Это — мой второй выезд за стены монастыре. Впервые это случилось еще когда я была совсем маленькой, у меня случился приступ острой желудочной боли, и сердобольная настоятельница Анна сама отвезла меня в лечебницу, где из моего вздутого живота вырезали какой-то маленький гниющий отросток.
В этот раз я широко раскрываю глаза и впитываю каждый метр нового и неизвестного для меня мира.

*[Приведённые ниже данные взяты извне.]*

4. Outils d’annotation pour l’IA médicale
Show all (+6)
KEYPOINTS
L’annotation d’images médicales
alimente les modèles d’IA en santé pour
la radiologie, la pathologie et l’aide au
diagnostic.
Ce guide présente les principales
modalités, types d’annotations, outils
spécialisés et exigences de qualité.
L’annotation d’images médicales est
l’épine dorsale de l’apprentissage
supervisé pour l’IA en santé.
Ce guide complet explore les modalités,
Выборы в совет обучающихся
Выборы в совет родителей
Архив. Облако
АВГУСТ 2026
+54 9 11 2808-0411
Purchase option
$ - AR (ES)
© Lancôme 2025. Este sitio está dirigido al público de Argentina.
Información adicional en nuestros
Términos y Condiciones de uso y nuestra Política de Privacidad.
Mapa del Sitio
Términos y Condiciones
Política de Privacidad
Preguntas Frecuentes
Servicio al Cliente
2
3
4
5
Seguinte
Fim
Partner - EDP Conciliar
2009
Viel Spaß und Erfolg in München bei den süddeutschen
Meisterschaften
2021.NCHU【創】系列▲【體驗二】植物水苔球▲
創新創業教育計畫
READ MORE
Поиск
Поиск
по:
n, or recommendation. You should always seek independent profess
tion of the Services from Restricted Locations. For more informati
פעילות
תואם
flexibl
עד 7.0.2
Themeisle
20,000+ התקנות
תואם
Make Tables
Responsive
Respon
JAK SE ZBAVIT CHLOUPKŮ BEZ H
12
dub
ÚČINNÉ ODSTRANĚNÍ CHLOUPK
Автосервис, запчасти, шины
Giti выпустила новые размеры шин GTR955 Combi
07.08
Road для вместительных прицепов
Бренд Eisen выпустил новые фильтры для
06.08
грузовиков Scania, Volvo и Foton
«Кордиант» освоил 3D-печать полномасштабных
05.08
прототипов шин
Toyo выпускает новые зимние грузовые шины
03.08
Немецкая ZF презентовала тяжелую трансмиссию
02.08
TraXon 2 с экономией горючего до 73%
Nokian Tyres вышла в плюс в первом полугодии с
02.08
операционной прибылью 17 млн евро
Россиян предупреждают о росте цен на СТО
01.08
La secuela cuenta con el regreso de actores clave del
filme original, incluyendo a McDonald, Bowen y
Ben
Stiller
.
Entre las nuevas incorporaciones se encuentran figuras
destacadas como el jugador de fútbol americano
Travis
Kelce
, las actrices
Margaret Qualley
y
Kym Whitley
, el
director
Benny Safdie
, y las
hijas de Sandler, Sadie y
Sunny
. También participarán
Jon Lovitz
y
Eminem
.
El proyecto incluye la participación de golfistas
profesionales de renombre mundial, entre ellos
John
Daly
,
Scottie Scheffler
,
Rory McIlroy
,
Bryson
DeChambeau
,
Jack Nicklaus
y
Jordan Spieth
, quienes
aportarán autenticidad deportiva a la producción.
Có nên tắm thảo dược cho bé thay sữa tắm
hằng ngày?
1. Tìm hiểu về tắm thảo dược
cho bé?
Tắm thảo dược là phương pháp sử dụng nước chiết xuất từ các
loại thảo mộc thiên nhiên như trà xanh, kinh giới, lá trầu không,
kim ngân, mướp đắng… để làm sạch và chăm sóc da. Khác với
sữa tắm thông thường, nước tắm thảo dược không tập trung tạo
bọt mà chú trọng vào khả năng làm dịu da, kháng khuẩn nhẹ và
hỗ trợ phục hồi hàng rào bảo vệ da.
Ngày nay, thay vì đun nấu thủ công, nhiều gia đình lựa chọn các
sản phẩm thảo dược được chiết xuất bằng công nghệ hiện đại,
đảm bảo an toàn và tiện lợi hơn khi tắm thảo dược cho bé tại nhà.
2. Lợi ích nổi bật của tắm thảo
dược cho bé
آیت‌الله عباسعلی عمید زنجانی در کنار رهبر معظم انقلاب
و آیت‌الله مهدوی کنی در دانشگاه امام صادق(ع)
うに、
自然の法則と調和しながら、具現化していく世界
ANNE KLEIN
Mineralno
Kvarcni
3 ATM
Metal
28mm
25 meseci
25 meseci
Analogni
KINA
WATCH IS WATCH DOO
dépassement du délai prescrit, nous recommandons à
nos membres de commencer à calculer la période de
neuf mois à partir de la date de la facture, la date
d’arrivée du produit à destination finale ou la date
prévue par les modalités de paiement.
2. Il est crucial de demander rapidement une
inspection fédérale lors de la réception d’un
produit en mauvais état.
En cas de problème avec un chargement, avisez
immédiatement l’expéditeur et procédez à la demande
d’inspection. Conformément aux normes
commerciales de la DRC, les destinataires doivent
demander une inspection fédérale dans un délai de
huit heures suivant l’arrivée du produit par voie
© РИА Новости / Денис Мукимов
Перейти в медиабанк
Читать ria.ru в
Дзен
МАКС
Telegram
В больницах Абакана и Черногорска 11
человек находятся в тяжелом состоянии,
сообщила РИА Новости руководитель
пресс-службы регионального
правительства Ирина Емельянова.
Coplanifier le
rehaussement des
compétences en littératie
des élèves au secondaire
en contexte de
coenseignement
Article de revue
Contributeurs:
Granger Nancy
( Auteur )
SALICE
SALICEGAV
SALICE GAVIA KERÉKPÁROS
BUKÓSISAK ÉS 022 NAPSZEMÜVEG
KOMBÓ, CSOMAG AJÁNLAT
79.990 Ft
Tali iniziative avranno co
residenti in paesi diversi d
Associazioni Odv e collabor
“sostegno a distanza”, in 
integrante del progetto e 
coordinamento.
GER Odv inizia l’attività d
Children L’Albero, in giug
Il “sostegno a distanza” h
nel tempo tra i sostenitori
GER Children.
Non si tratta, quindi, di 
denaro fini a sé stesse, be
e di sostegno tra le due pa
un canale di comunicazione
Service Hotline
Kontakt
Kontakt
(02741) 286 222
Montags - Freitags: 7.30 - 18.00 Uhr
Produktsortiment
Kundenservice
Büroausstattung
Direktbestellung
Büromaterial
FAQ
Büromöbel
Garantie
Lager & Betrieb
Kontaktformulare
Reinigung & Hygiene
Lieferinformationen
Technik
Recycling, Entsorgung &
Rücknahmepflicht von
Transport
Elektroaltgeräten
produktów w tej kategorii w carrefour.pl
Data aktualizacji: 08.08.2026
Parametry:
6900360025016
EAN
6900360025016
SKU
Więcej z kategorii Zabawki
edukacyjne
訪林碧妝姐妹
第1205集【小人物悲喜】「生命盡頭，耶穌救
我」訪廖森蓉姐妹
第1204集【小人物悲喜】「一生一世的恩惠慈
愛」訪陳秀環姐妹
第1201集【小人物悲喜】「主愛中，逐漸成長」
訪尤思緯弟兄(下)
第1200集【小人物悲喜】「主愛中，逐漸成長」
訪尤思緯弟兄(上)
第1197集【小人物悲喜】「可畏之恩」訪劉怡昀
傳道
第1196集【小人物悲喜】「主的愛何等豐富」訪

— Что там? — спрашивает маленькая пухлая сестра Фьёрда, когда на перекрестке впереди появляется темное пятно крытого экипажа.
Я такие видела только в книгах монастырской библиотеки, за что после получила от настоятельницы двадцать ударов палками, потому что без спроса полезла в секцию «богохульных книг». Увы, наш человеколюбивый Руук в вере своей отрекался от всего рукотворного и «оживленного против воли богов», а, значит, даже самокатные экипажи и дирижабли, и механикусы моими сестрами по вере считали богомерзким искушением, и категорически отвергались.
Хвала Плачущему, экипаж тащила четверка лошадей.
Таких красивых и холеных, что на них засмотрелась даже настоятельница Тамзина и, если бы не окрик Игрейн, мы бы точно переехали вышедшего на дорогу высокого и красивого, как грех, белокурого мужчину в мундире элитных королевских гвардейцев.
Тамзина потянулась за своими бусами, наставница Анна зашептала молитву, пухлощекая Фьёрда закрыла лицо ладонями, и только мы с Игрейн уставились на красавчика во все глаза.